» Work to complete
Your answer should consist of each line from the data below that contains "сайта".

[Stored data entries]
--- START ---

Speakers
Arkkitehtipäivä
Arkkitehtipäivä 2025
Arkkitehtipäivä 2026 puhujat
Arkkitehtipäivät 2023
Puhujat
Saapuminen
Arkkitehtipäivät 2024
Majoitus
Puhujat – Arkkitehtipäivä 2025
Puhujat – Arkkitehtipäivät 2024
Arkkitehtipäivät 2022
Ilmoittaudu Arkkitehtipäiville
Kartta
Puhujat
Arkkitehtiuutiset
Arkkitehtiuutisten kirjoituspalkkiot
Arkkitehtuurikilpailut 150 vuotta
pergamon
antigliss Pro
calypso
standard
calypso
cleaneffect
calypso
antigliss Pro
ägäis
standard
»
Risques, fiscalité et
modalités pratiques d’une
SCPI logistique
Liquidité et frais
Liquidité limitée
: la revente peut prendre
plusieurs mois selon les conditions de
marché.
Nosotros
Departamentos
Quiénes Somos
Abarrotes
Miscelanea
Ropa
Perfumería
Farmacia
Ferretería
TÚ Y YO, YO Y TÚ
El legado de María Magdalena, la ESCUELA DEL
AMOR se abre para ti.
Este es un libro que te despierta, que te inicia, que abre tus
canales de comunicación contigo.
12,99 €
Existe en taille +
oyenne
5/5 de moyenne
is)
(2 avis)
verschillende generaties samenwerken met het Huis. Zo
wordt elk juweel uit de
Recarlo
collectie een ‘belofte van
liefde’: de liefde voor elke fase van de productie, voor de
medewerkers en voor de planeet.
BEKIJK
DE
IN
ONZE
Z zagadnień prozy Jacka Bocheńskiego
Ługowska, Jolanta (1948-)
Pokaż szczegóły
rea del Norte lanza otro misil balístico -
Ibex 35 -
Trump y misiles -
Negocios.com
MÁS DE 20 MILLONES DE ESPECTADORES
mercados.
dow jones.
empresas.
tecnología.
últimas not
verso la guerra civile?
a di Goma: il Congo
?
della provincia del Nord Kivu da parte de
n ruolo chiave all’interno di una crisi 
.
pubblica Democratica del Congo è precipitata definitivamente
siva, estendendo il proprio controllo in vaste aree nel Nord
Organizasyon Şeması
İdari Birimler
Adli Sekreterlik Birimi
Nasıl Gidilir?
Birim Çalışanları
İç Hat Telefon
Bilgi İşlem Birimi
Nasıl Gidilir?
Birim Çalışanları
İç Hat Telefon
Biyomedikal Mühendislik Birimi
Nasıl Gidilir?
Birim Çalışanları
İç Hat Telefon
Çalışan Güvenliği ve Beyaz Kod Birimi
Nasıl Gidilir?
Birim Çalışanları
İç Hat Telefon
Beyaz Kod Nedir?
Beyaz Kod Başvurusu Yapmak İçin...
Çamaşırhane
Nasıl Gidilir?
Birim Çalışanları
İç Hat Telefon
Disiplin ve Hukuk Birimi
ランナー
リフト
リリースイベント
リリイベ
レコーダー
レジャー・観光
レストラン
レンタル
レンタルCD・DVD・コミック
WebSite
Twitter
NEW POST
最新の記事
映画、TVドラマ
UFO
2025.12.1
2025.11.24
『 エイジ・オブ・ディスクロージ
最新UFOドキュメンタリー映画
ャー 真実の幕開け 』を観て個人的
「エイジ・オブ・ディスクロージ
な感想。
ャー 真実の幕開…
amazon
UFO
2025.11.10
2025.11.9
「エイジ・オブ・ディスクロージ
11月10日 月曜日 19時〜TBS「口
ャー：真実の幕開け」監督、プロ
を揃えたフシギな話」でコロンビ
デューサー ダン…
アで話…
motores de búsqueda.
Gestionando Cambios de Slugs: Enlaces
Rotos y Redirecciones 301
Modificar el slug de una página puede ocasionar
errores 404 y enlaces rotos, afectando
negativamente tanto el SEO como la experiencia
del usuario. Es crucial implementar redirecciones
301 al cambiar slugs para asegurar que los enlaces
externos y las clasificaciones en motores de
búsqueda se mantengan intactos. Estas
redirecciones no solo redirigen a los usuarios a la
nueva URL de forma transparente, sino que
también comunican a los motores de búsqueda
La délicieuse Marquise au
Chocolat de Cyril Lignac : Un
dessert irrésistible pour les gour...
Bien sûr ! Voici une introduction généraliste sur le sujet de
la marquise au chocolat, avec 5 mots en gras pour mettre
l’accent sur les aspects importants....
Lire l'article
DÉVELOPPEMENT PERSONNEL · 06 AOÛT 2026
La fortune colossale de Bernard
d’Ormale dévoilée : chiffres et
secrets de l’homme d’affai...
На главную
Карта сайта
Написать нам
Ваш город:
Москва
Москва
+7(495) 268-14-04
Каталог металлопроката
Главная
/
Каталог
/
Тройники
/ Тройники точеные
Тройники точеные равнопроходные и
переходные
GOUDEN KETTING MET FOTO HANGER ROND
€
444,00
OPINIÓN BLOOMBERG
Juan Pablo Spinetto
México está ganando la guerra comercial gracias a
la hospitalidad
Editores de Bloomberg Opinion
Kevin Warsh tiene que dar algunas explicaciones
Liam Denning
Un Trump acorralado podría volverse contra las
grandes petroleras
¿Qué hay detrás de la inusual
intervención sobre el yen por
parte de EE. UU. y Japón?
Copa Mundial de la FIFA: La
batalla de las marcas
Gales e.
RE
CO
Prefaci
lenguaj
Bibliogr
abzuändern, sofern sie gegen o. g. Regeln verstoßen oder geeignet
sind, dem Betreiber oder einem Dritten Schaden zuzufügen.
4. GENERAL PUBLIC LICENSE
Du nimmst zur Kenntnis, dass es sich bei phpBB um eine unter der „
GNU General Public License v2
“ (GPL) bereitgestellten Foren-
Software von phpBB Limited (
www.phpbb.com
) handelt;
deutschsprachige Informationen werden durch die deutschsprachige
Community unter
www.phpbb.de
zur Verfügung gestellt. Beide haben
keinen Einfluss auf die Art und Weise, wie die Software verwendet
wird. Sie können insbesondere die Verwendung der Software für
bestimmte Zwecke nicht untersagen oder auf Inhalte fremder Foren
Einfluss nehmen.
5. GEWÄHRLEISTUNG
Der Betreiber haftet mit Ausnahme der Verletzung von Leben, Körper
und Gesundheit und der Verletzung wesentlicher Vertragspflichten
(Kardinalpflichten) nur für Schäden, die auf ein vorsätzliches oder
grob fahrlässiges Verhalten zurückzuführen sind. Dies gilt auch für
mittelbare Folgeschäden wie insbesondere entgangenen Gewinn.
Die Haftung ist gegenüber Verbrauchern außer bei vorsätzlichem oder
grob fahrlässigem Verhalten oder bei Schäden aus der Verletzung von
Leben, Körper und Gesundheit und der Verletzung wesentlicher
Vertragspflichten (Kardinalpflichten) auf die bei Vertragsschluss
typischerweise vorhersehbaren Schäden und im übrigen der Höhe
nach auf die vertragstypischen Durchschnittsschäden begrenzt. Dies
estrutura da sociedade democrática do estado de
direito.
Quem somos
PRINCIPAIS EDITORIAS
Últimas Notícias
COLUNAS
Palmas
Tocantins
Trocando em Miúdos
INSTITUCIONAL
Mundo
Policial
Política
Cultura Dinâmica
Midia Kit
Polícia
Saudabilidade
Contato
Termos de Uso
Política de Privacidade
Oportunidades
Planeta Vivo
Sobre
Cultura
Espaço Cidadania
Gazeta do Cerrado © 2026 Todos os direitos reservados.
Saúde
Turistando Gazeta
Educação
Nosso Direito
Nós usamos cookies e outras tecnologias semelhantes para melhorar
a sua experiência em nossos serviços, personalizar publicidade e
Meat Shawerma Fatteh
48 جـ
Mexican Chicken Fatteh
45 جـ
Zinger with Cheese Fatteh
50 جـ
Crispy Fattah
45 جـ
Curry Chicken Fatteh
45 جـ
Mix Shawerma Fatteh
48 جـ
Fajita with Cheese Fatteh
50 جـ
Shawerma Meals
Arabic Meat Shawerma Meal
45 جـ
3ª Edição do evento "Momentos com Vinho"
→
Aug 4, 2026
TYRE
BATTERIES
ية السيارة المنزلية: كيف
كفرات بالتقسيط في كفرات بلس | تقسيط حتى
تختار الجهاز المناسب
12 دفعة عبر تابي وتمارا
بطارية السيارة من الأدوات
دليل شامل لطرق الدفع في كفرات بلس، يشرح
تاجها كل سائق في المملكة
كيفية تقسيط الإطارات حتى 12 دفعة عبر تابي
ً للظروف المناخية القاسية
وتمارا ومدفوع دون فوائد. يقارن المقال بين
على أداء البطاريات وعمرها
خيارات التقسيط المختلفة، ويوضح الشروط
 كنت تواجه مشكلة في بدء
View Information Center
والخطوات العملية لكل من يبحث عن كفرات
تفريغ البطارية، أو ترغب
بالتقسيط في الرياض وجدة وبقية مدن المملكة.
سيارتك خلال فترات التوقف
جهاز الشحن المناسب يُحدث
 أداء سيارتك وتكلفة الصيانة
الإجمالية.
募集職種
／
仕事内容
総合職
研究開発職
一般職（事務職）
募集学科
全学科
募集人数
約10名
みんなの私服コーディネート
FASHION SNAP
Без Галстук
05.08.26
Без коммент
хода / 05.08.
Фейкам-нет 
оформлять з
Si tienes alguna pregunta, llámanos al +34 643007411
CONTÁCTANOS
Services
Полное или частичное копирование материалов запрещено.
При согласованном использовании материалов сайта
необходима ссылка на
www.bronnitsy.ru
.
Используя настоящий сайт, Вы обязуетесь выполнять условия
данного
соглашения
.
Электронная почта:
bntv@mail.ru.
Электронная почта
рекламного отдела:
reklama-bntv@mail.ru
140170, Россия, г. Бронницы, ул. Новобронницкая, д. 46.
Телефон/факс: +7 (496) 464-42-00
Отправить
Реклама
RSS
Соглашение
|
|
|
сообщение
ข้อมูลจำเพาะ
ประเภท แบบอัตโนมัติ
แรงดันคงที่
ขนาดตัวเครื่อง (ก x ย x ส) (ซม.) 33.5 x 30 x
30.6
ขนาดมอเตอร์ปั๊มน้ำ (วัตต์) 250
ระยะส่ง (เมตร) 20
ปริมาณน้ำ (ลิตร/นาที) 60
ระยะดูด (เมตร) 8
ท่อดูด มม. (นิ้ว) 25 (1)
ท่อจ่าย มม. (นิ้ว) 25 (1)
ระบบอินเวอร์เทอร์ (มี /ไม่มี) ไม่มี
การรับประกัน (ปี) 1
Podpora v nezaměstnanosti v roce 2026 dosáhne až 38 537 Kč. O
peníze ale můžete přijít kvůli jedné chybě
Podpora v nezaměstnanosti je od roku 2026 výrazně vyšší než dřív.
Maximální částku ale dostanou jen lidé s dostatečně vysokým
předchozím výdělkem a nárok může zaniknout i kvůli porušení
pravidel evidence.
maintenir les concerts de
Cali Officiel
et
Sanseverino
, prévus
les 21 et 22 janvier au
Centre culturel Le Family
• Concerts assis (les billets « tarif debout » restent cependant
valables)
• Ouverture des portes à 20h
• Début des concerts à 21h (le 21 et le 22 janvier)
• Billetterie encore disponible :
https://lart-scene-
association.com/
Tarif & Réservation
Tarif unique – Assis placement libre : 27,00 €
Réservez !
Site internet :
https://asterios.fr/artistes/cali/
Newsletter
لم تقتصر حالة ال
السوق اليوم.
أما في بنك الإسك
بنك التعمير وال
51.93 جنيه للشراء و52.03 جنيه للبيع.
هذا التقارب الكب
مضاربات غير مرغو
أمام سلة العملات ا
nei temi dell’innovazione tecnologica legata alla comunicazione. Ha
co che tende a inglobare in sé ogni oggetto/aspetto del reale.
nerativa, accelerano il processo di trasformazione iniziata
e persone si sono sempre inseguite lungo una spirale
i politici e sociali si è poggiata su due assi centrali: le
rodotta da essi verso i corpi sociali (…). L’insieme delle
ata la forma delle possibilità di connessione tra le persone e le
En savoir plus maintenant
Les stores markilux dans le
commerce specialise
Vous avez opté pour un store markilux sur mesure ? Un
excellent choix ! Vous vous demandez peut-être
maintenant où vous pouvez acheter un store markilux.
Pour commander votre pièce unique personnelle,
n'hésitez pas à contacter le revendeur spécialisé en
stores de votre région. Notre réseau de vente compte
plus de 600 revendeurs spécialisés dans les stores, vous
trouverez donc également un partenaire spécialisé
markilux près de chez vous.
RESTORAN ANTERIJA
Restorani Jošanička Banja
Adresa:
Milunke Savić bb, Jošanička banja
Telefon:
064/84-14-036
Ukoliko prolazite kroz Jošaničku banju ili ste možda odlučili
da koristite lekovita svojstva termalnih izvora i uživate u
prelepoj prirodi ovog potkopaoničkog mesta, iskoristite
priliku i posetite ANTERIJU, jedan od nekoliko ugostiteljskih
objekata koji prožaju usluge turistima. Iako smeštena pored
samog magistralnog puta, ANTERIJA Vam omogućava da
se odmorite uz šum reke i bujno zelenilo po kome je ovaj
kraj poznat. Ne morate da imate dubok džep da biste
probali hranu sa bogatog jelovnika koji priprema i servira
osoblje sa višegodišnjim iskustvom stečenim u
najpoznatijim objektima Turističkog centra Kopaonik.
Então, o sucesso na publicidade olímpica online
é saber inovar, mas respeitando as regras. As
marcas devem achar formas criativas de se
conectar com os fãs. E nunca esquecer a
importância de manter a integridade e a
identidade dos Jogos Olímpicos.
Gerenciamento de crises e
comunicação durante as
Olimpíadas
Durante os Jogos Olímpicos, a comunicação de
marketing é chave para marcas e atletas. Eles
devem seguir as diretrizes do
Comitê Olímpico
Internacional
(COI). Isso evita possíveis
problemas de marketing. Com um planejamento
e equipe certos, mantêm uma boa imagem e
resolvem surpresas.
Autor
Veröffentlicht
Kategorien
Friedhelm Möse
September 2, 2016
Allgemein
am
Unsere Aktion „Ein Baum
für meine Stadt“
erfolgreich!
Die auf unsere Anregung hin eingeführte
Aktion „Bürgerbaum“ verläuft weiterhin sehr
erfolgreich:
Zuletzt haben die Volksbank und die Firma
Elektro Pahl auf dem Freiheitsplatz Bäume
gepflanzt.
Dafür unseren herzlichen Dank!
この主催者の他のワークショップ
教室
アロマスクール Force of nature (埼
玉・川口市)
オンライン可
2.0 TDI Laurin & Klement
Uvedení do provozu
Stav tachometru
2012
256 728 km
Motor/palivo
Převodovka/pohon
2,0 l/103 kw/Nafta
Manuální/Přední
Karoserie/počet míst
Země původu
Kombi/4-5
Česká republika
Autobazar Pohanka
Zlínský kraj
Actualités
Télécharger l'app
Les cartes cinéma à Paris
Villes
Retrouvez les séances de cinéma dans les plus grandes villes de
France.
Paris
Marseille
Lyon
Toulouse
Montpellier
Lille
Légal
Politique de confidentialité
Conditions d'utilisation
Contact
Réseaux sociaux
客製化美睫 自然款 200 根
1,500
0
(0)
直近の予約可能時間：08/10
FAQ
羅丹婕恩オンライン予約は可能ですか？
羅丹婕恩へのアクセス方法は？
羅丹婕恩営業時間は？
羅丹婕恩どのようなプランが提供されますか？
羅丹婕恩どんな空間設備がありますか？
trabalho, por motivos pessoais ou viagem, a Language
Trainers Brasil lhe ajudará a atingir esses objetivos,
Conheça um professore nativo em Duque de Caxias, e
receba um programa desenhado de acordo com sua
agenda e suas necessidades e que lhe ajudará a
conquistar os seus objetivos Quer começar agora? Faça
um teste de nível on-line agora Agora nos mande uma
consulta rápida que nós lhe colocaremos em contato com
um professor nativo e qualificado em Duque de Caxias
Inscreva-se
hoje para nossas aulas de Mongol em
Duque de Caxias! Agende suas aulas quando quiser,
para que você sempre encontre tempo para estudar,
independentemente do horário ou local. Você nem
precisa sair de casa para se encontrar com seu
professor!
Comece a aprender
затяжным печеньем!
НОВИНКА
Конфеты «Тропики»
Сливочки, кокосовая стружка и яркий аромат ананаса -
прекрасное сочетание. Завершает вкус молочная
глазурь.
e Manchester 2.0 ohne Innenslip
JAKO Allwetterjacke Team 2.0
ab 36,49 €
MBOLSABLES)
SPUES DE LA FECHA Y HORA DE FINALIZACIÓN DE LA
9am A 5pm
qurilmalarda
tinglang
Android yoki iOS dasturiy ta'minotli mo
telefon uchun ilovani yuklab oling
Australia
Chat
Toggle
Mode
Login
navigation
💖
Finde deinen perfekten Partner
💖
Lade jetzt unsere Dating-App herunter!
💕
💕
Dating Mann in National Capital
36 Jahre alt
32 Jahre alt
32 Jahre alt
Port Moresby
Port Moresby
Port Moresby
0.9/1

--- END ---

» Result
Карта сайта
При согласованном использовании материалов сайта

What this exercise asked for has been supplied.